OK, I CAN see this as a potentially useful suggestion.  There are a number of times where I would like to define a large chunk of text, but using tqs and having it suddenly move to the left is painful visually.  Right now, I tend to either a) do it anyway, b) do it in a separate module and import the variables, or c) do it and parse the string to remove the extra spaces.

Personally though, I would not hard code it to knock out 4 leading spaces.   I would have it handle spaces the same was that the existing parser does, if there are 4 spaces indending the next line, then it removes 4 spaces, if there are 6 spaces, it removes 6 spaces, etc... ignoring additional spaces within the data-string object.  Once it hits a line that has the same number if indenting spaces as the initial token, the data-string object is finished.

> 
> data = /// t1
>     first line
>     last line
> the rest python code
> 
> Will do the same but with one tabstop character.
> 

Tabs / spaces should be handled as normal (up to the data-string object starts, after which, it pulls off the first x tabs or spaces, and leaves anything else) 

> Actually that's it!
> Some further ideas:
> 
> data = /// ts
> - "any whitespace" (mimic current Python behaviour)
> 
> data = /// s        # or
> data = /// t
> - simply count amount of spaces (tabs) from first
>   line and proceed, otherwise terminate.
> 
> data = /// "???"
> ??? abc foo bar
> ???
> 
> - defines indent character by string: crazy idea but why not.
> 

Nope, don't like this one... It's far enough from Python normal that it seems unlikely to not get through, and (personally at least), I struggle to see the benefit.

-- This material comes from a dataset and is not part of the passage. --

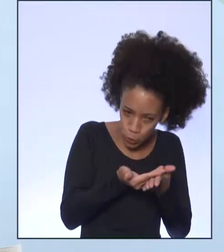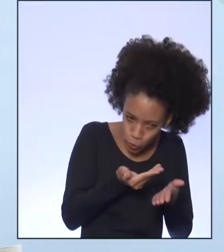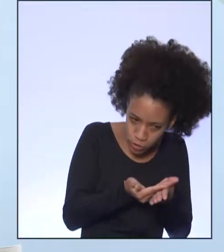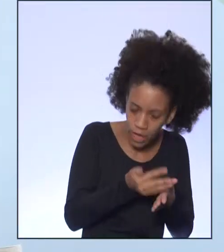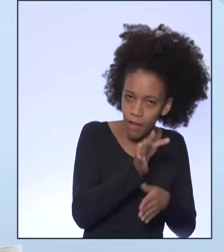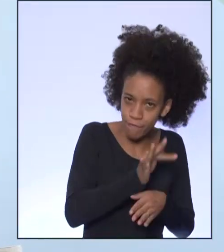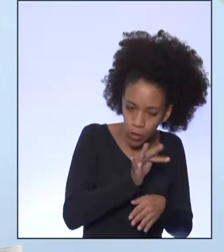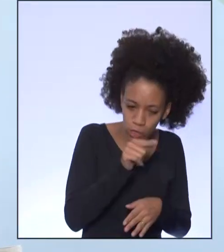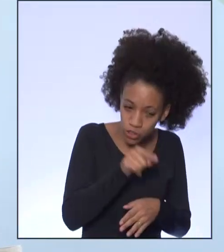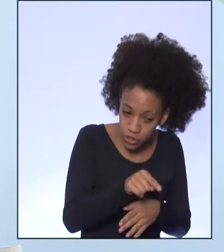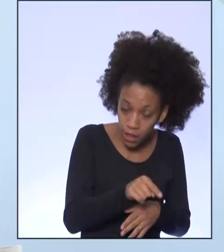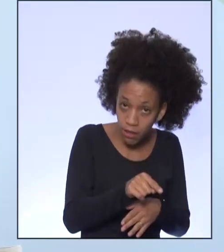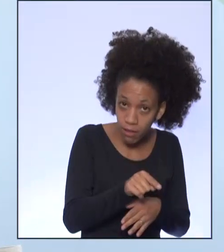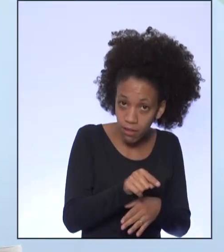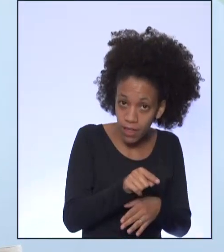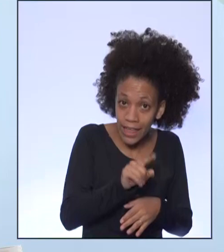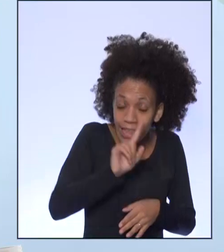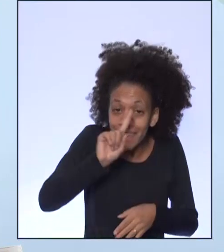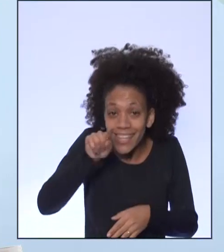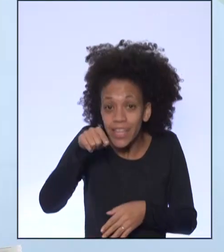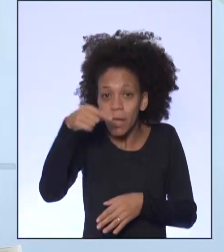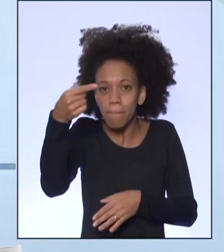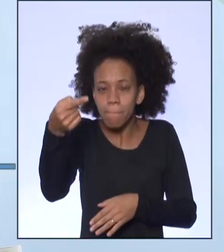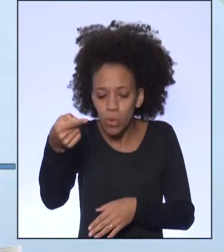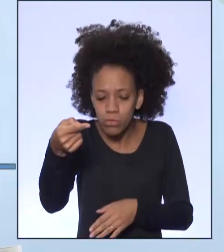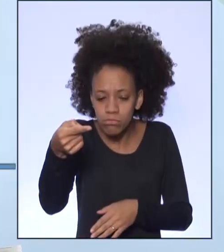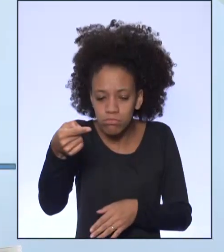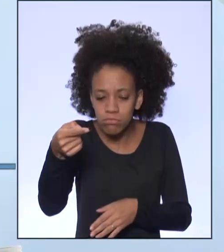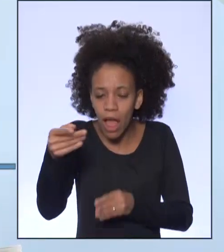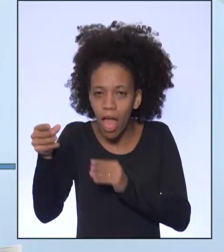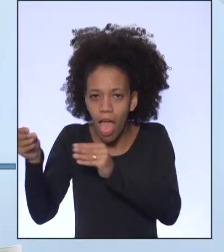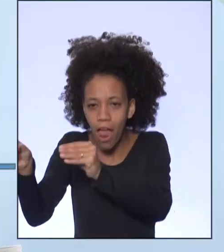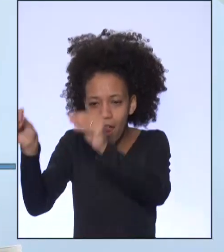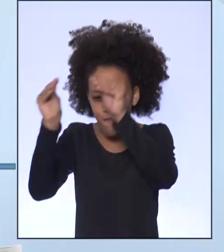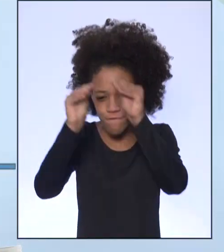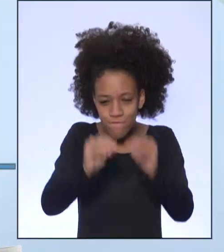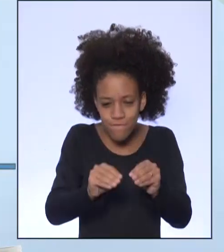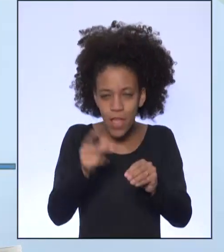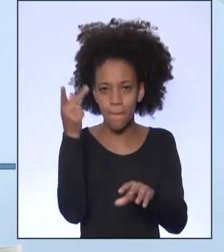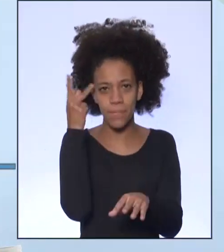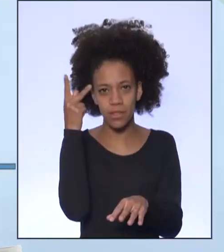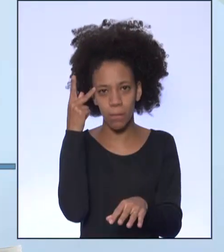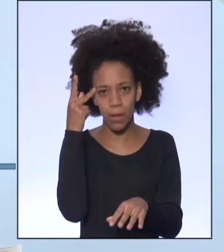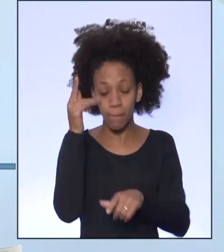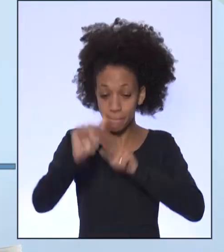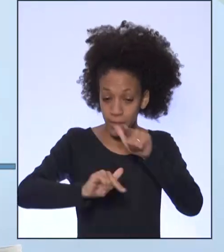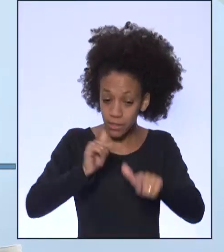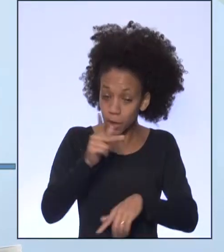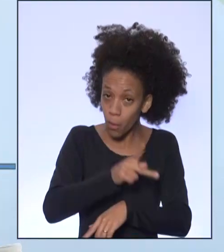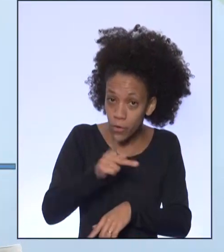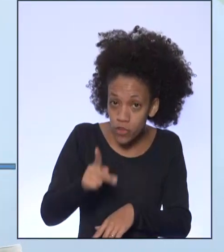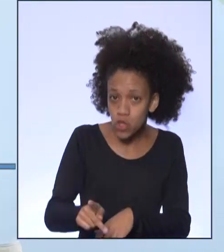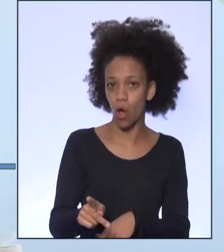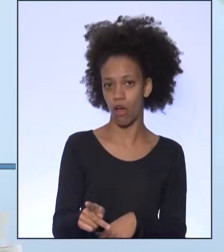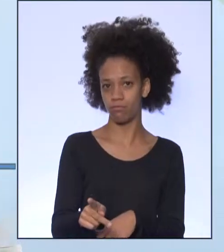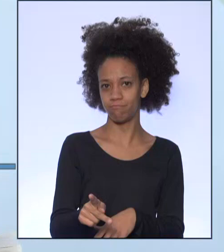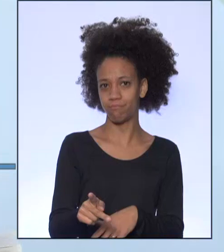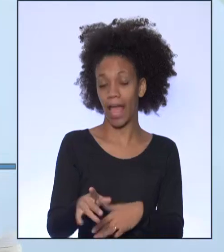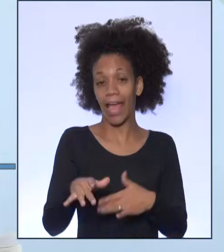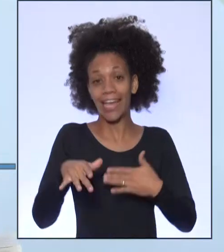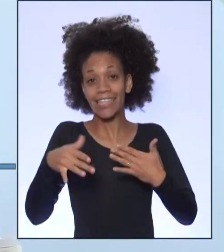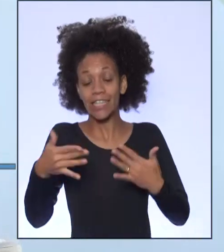depois eu vim para São Paulo para trabalhar aqui como professora de Geografia. Então, dentro da minha história,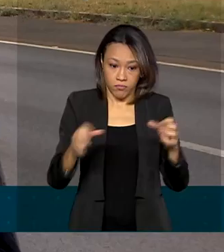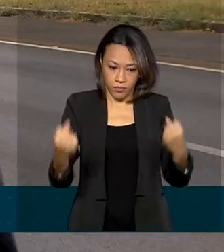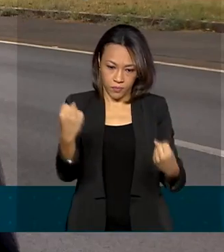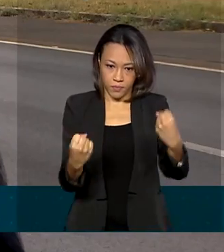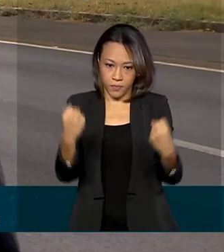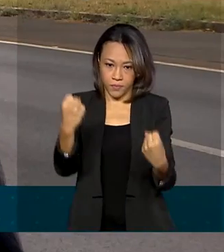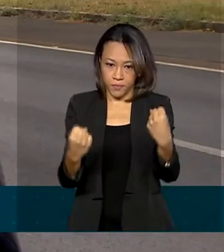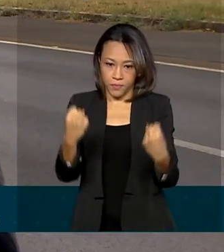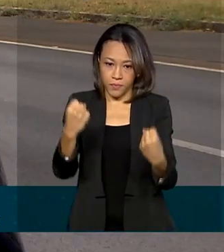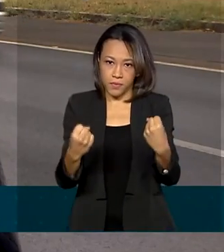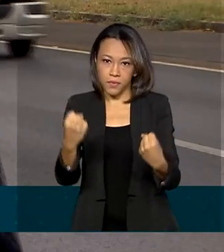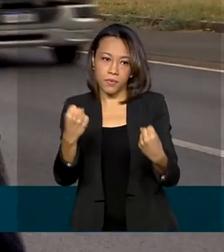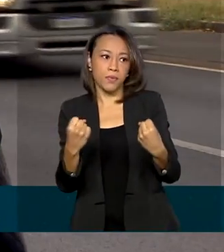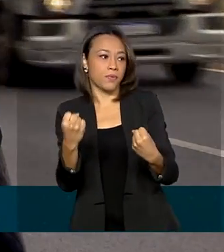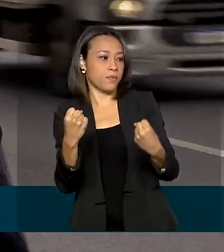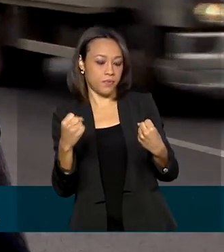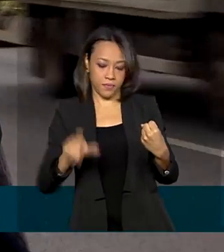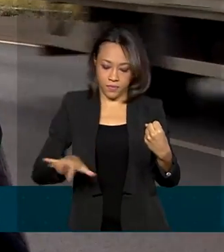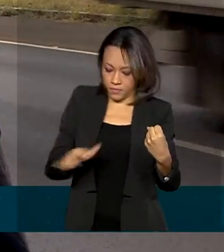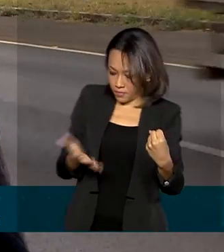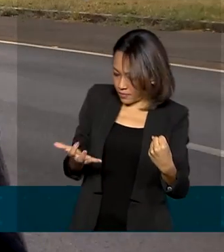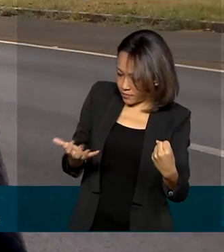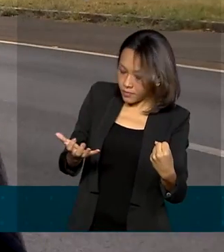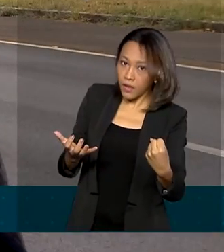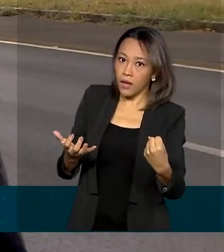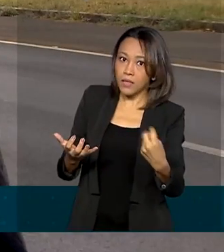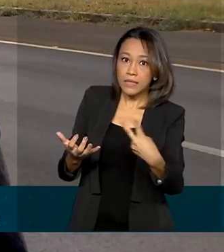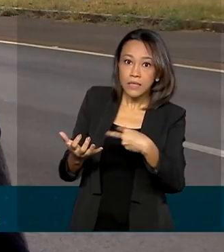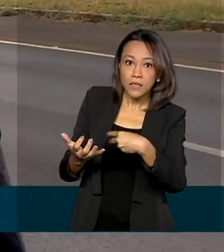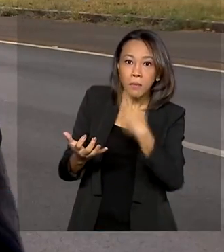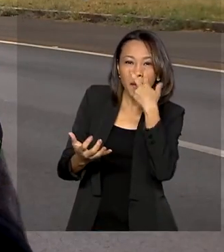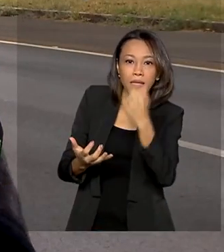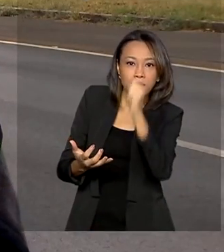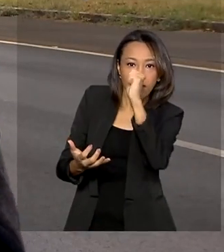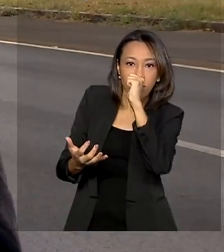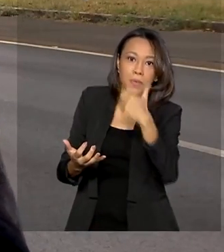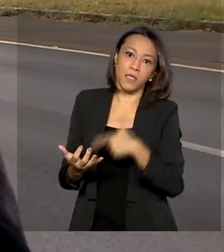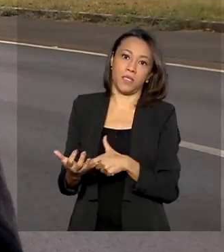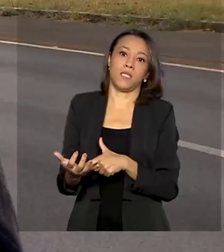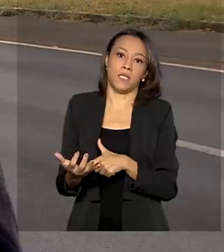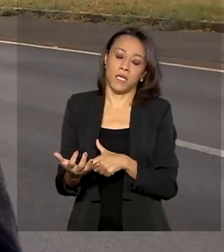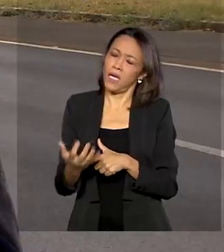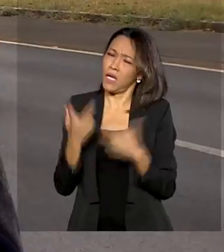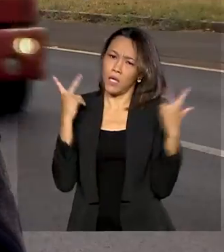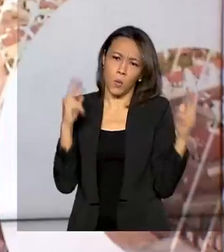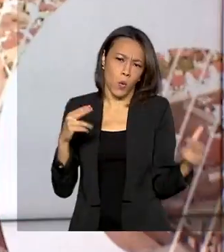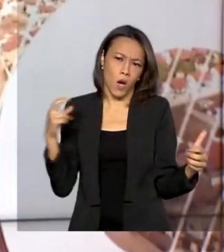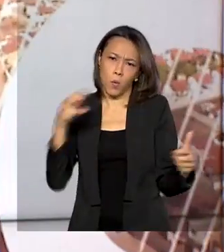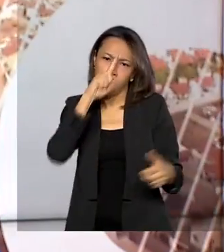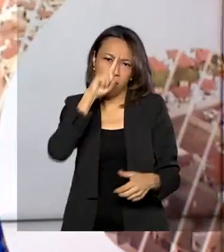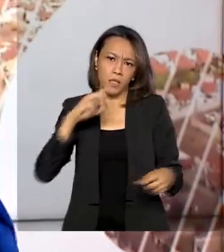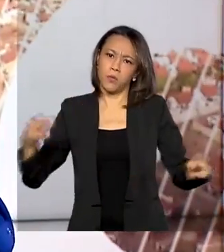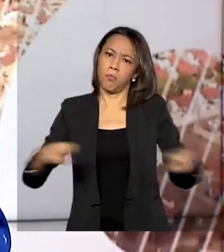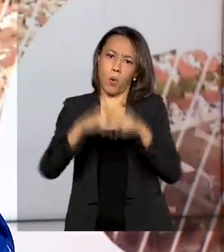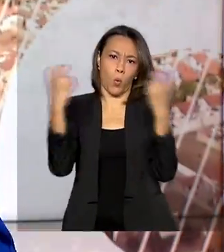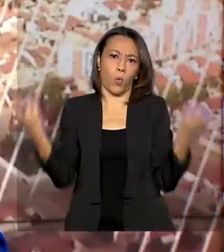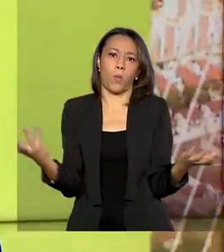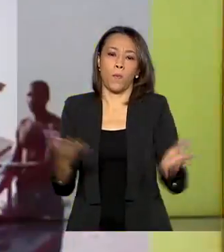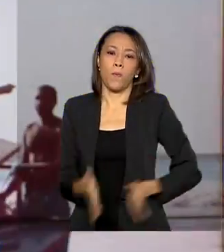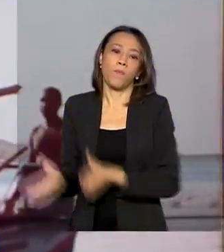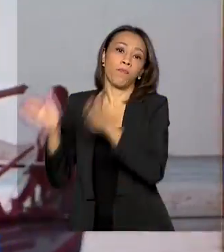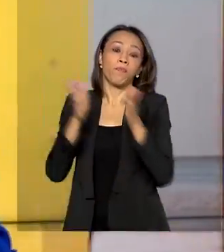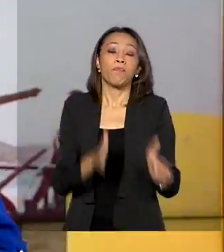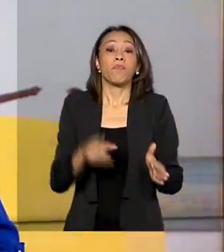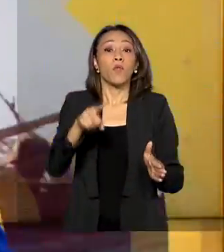trânsito e começa a teclar no celular, é como se ele estivesse sob influência de álcool. O risco de acidente é semelhante. Os números dessa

> Language  parameter, e.g.:
> data = /// t1."yaml"
> 
> -this can be reserved for future usage by code analysis tools or dynamic
> syntax highlighting.
> 

I can see where this might be interesting, but again, I just don't see the need, if the spec returns a string, you can use that string in any parser you want. If you want to customize how it's handled, then you can always create a custom object for it.

> That's just a rough specification.
> 
> What should it give as result:
> 

To me, this seems like a simply additional specification for a TQS, with the only enhancement being that it's an indented TQS basically, so the return is a string.

> 1. No clash with current TQS rules - less worries
>   about reserved characters.
> 
> 2. Built-in indentation parsing parameter makes it more or
>   less natural continuation of Python blocks and is char-precise,
>   which is very important here.
> 
> 3. Independent of the indent of containing block!
> 
> 4. Parameter descriptor can be developed in such manner
>    that it allows more customisation and additions in the future.
> 

I would not argue about this being in the spec, but it seems like a un-needed complexity.

> 
> Does seem to be more generalized problem-solving here.
>